Yale chief investment officer Matt Mendelsohn emphasized a forward-looking approach to endowment management in the press release. âIt has been an extraordinary year for the endowment, which will benefit the Yale community now and for generations to come,â he said. âWhile we are happy with this gain, we define success over longer periods of time, measured by our ability to provide stable and growing support to the university so that it can carry out its mission. “
The five institutions have comparable payment rates, but due to significantly larger endowments from Harvard, MIT, Cornell and Yale, these payments represent a larger percentage of their respective operating budgets. According to Gibbs and Redd, Brown’s significant returns stem from a combination of Brown’s well-chosen investments and the same market growth that has propelled college endowment gains across the board. âFrom the numbers I’ve seen, there are only a small handful of schools like MIT that have done better,â than Brown, Gibbs wrote.
Long-term future of Brown’s endowment
Regardless of the long-term trajectory of Brown’s endowment, the University will continue to benefit from this year’s growth, according to Gibbs. âDue to the success of the ongoing fundraising campaign and the performance of the endowment, Brown is able to invest in a wide range of strategic initiatives and ensure the institution’s ability to fulfill its mission. long term and deal with future downturns. ,” he wrote.

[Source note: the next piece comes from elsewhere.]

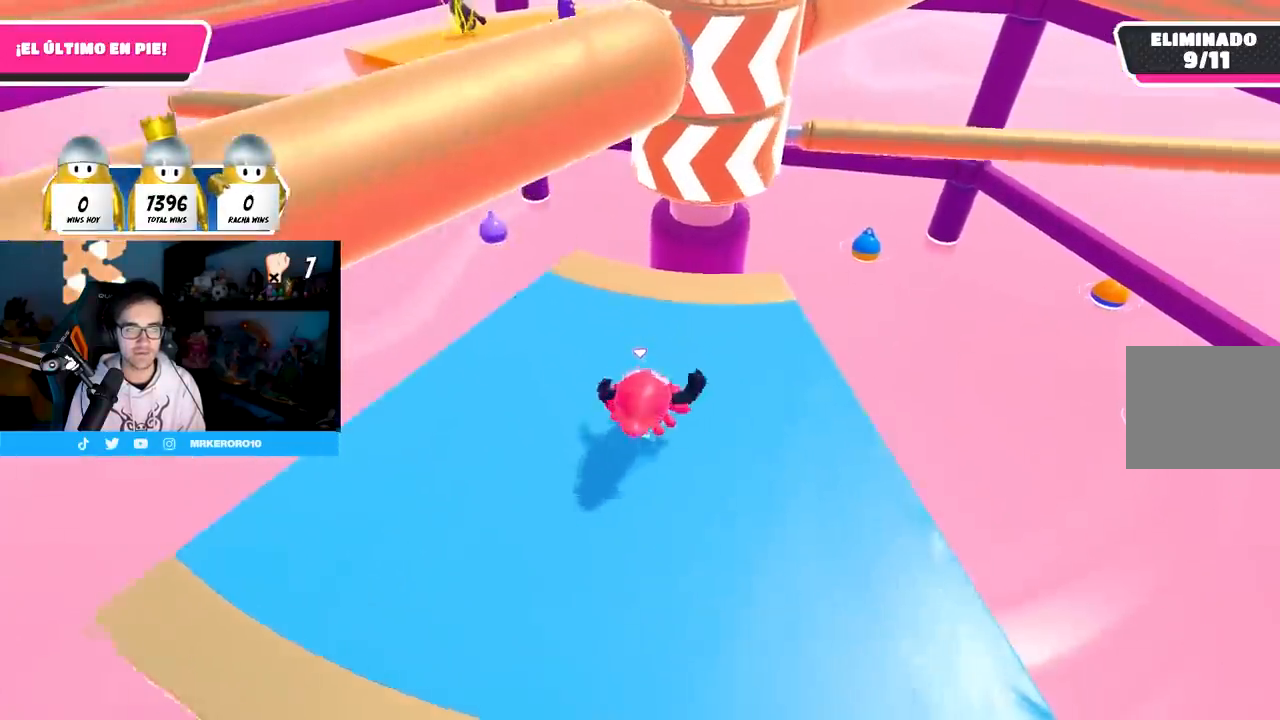
{"buttons": [], "left_stick": "right", "right_stick": "center", "events": [[50, "right_stick", "up"], [150, "left_stick", "down"], [183, "right_stick", "center"], [283, "left_stick", "left"], [350, "left_stick", "center"], [417, "left_stick", "right"]]}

“In addition to supporting Brown’s annual budget and its broader strategic goals, I would expect that over time the University would consider reducing its payments in order to allow Brown to benefit from future membership.” , he added. “It is really important to understand that the endowment is not a checking account, but a savings account … capital appreciation (and preservation) will continue to pay future dividends in terms of supporting the goals of the University. ” In other words, Gibbs expects Brown to withdraw less money from the endowment each year in the future so that there is more money left to reinvest.

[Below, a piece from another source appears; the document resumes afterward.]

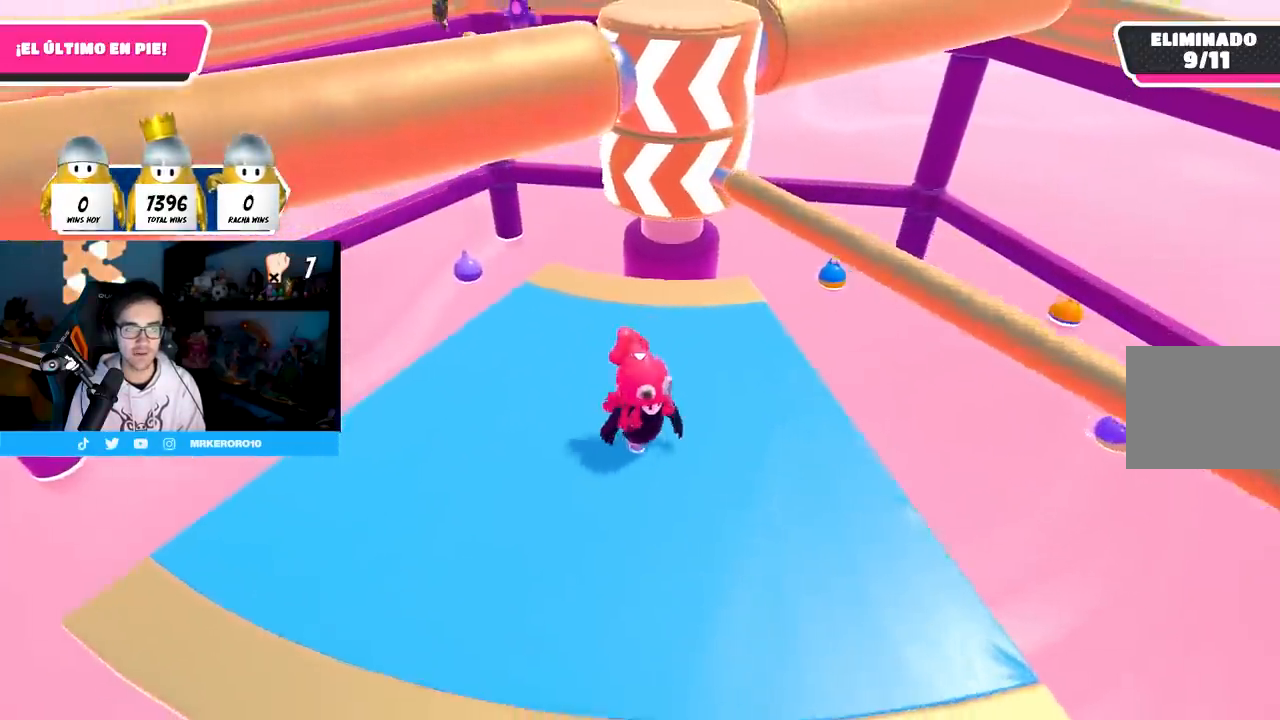
{"buttons": [], "left_stick": "left", "right_stick": "center", "events": [[50, "CROSS", "down"], [183, "left_stick", "center"], [233, "CROSS", "up"], [250, "left_stick", "down-left"], [450, "left_stick", "left"]]}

Redd explained that since he views this year’s remarkable endowment growth as abnormal, he doesn’t expect universities to substantially change their investment strategies in the coming years. âEndowment funds are long-term investment vehicles; they’re not designed to react to a really good year (or) a really bad year, âhe said. âWe have seen that endowments remain relatively stable even during the worst of the COVID crisis. “
During the 2008-2009 recession, universities largely did not change their investment management strategy despite losses ranging from 30 to 40%. “This year, many are up by as much … and the reaction (was to) stay the course (and) not to radically change the investment policy,” he added. âBecause endowments have more money to spend, I think you’ll see schools spending more money. The (payout) rates will likely stay relatively stable, but there is just more money to be spent on that (payout) percentage.